緊急事態宣言中

出勤途中。パッカー車の後ろに二人、ごみ収集のお兄さん。ごみをパッカー車に放り込み、作業が完了すると「オーイ!」か「OK!」か、そのような感じで合図する。その合図で、中にいる運転手さんは次にごみが置いてある地点まで車を走らせるのだ。緊急事態宣言中でも、ごみ収集は変わらずやってきてくれる。心の中で「ありがとうございます~」と思いながら、その隣を自転車で通り過ぎようとする私。瞬間、ごみ収集のお兄さんが「チャーリー!」と声を発した。ん? チャーリー? …チャリ??その時に通過したのは私しかいない。てことは? 私のことか!パッカー車は放り込んだごみを自動的に車の荷箱に押し込むため、稼働中はガーッという音がする。その音にも負けないぐらいの声量で合図しないと、運転手さんには聞こえない。

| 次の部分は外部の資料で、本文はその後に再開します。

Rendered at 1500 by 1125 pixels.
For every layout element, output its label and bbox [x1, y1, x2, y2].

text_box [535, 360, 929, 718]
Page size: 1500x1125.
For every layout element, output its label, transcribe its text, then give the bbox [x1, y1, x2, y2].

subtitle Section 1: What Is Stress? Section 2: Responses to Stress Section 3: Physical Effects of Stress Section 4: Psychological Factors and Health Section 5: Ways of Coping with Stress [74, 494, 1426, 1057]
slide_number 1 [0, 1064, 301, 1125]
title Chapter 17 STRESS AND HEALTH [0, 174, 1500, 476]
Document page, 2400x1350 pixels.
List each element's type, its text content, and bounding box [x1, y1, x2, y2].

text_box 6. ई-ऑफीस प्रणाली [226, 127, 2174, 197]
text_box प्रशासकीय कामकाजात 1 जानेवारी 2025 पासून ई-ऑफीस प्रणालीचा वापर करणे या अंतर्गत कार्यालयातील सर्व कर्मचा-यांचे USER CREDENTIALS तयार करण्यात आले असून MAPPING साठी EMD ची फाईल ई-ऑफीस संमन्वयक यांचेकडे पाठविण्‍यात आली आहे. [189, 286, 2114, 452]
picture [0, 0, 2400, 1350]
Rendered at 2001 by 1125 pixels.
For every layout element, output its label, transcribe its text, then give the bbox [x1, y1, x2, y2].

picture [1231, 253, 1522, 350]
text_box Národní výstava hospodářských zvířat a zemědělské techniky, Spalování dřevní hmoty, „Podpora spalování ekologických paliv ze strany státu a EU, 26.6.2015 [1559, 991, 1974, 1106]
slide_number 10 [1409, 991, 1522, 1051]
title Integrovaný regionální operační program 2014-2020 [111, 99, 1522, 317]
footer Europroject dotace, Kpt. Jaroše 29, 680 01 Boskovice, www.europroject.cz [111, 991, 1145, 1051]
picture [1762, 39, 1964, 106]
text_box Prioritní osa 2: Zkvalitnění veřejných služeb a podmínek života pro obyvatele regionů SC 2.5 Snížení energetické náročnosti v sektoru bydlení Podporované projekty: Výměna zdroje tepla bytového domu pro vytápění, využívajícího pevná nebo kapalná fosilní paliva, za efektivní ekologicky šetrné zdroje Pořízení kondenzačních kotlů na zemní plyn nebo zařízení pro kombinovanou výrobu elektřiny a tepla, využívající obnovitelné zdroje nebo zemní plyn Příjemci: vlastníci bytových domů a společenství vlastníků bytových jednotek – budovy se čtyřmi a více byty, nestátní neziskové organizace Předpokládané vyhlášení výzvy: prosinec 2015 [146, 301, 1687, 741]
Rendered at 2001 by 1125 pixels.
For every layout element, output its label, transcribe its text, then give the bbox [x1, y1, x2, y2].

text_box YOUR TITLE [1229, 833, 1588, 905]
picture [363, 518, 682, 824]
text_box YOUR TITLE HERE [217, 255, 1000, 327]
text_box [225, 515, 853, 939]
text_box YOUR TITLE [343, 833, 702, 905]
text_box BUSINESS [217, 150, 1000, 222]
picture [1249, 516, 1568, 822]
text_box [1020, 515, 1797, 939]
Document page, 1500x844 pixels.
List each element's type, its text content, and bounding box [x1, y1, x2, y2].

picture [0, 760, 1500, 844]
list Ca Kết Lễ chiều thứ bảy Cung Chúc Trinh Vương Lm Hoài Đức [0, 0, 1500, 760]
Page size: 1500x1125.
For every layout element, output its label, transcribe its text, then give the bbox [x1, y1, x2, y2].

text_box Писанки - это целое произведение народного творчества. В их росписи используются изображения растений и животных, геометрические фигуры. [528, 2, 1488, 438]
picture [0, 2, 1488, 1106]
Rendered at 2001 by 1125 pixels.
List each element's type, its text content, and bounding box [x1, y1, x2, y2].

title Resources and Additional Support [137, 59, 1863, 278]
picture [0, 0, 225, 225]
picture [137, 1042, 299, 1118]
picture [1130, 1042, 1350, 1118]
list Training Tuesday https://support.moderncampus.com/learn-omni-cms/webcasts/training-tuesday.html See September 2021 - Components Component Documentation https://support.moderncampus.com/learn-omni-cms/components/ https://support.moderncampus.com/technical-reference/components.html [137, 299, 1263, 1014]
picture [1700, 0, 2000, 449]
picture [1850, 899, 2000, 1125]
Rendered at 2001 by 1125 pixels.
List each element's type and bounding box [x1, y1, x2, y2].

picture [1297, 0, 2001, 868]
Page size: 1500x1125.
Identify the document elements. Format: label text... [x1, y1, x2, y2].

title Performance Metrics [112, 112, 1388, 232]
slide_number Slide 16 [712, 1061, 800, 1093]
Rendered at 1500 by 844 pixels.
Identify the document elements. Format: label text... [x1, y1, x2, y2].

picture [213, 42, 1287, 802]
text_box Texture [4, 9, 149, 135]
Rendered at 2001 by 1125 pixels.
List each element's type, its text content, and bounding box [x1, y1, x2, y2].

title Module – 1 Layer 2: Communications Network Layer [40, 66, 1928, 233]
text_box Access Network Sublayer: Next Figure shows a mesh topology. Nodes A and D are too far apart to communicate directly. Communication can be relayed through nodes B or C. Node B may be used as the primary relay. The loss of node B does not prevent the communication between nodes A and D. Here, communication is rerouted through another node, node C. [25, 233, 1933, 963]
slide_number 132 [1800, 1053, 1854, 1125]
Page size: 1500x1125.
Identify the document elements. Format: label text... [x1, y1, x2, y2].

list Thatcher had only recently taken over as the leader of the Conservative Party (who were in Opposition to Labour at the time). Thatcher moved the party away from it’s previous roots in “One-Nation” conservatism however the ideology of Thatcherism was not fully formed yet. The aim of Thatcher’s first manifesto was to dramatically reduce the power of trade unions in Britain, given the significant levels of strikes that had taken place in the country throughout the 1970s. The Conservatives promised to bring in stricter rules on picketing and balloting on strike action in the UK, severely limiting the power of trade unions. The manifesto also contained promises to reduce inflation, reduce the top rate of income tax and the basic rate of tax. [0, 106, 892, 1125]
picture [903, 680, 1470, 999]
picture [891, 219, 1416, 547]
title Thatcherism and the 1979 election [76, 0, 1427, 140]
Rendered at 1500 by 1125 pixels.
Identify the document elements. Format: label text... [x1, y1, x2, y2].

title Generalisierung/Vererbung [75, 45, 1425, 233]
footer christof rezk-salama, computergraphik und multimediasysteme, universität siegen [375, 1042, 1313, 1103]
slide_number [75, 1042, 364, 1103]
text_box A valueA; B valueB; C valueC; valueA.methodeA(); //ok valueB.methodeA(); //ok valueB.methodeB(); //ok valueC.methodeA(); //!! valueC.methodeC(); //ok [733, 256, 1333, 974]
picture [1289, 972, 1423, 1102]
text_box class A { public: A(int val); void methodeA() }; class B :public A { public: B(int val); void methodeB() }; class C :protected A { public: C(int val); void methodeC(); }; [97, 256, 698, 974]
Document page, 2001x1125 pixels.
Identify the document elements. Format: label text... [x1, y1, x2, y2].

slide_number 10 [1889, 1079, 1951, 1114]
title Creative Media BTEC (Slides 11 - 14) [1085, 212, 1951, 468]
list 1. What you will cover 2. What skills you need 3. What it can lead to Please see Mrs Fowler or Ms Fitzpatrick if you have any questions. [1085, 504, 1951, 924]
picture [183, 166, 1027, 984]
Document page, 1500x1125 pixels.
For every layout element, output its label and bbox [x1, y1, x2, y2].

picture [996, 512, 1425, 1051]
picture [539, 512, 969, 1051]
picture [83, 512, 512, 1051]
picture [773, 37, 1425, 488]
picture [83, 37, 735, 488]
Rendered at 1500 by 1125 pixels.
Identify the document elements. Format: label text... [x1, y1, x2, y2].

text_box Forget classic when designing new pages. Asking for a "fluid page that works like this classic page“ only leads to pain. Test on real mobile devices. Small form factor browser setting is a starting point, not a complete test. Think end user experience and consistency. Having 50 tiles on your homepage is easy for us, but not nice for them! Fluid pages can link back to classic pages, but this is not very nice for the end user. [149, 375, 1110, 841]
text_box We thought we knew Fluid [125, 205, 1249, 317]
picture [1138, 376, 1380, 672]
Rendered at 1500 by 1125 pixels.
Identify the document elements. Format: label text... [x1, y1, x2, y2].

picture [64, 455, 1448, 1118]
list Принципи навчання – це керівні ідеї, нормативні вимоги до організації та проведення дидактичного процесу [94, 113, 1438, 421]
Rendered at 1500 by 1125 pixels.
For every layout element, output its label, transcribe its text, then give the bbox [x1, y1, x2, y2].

「チャーリー!」はあくまで、隣を通過する自転車がいるぞ、発車する時は気をつけろ、という合図なのだが、「自転車!」と言われるよりも何か外国人のお名前っぽく、ある種の格好良さと、ほんの少しの恥ずかしさも覚える朝だった。(自意識過剰?)

ある休日。京都市図書館へ、予約していた本を借りに行った。緊急事態宣言中は、館内での閲覧が一切できない。私が行った図書館は、書架を封鎖するバリケードよろしくテーブルが置かれており、カウンターのみひっそりと明かりがついていた。基本的には私のように、予約した本の貸出や返却が目的だと思われるので、来館者もまばら。図書館の外では緊急事態宣言時の対応をご存じなかった様子の親子が「(図書館の)中で本、読まれへんねんてー」。物理的にも本の閲覧ができないとはいえ、ここまで閑散とするものか。しかしそれは、みんながルールに従い、行動をセーブしている証だと感じた。

先日、利用者さんの中にも「緊急事態宣言やから、『音の文庫』ばっかり聴いてるわ~」というお声があった。京都市図書館の「音の文庫」。当館へお電話一本いただくだけで予約が可能。クラシック、ジャズ、演歌、J-POP、演芸・落語、お子さん向けなど、ジャンルも幅広く揃えておられます。京都市内在住・在学・在勤のかたは、ぜひご利用ください。この号が出る頃には、緊急事態宣言の効果が表れていることを願いつつ…。